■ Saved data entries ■
'''

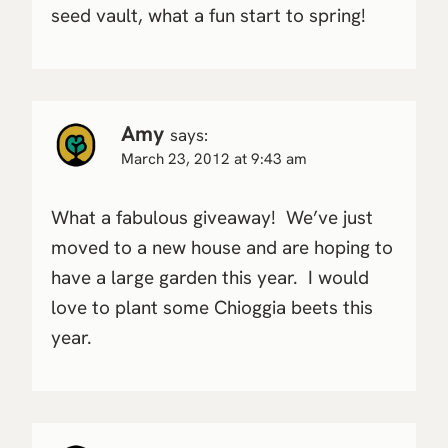
seed vault, what a fun start to spring!
Amy
says:
March 23, 2012 at 9:43 am
What a fabulous giveaway! We’ve just
moved to a new house and are hoping to
have a large garden this year. I would
love to plant some Chioggia beets this
year.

'''

■ ACTION ITEM ■
From the data above, work out how many lines hold "this". Answer with the number alone.

■ OUTPUT ■
2